Trump referenced quotes from Bernie Sanders throughout the debate. He is trying to build up his anti-establishment credentials by tying himself to Sanders’s ability to mobilise young people and working people against the corporate domination of society. Clinton waxed nostalgic about her primary contest with Sanders, even though the Democratic establishment used every dirty trick at their disposal to beat Bernie.
In the final weeks of Bernie’s campaign, Socialist Alternative member and Seattle city council member, Kshama Sawant, initiated a petition for Bernie to run all the way to November as an independent and for launching a new party for the 99%. The petition got over 125,000 signatures, showing a desire for an alternative. Unfortunately, Sanders did not take up this call and has supported Clinton. He provides left cover for her Wall Street speeches while putting forward the failing strategy of trying to reform the Democratic Party into a useful tool for working people. The ‘political revolution against the billionaire class’ cannot win in a party thoroughly controlled by billionaires.
If Bernie Sanders had continued his campaign as an independent, he would likely have gathered the 15% in the polls necessary to participate in the debates. In that situation, he would have been able to effectively cut across Trump’s demagoguery and also expose Clinton for being an establishment defender of war, Walmart and Wall Street. An independent Bernie run would have been a huge step towards establishing a new party of the 99%. Winning a mass base would have provoked a crisis in the ruling class and given tremendous confidence to union members and Black Lives Matter activists.
Understandably, many women, youth, workers and people of colour are horrified about the prospect of a Trump presidency and will vote for Clinton as the ‘lesser evil’. We should not mistake this as enthusiasm for her. Millions of people voting for her realise that she is an establishment politician, and know that they cannot depend on her to win fundamental change.
Activists voting for Clinton have raised fears that a Trump presidency would mean repression against social movements that would make it nearly impossible to build successful struggles. There is no doubt Trump would look to sharpen state repression. However, one of the main reasons the ruling class oppose Trump is because they understand that the clumsy use of blunt state repression would blow up in their face. A Trump inauguration would be greeted with one of the biggest protests in history, and movements would intensify from there.
We should remember that the Obama administration oversaw coordinated police repression across the country, with Democratic mayors ordering militarised police to destroy Occupy encampments. The Democratic Party has run most big cities in the US for decades, as police violence against black people went unchecked. Under Democratic mayors, Black Lives Matter protesters have been shot with live ammunition and rubber bullets, while facing off against cops. We would see a continuation of these policies under Trump, but resistance would continue against racism and inequality.

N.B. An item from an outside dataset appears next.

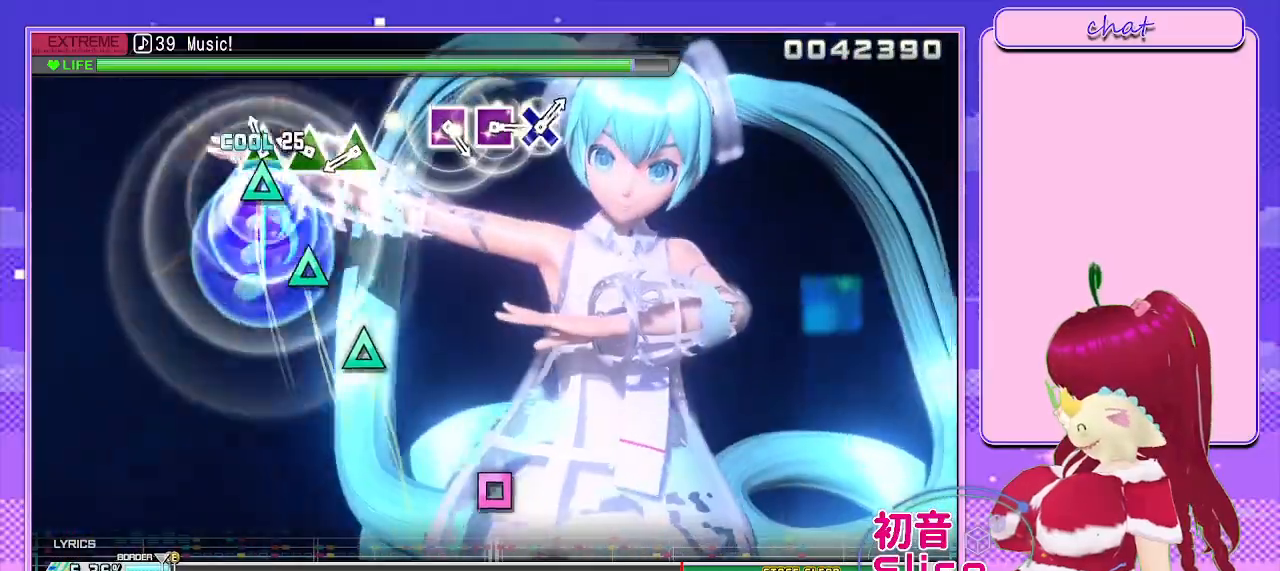
{"buttons": [], "left_stick": "center", "right_stick": "center", "events": [[67, "TRIANGLE", "down"], [167, "TRIANGLE", "up"], [300, "TRIANGLE", "down"], [417, "TRIANGLE", "up"]]}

2017 will be a year of increased movements. To win these struggles, we will need strategy and demands that can mobilise people into action. BLM is the most dynamic social movement, and Shaun King’s proposal to launch in December massive boycotts targeted at cities and companies which have particularly egregious records in maintaining institutional racism could be an important step forward. For these campaigns to be victorious, we need to be clear about the role of the Democratic Party that seeks to keep our struggles in ‘safe’ channels that do not expose politicians or challenge the capitalist system that breeds exploitation and oppression.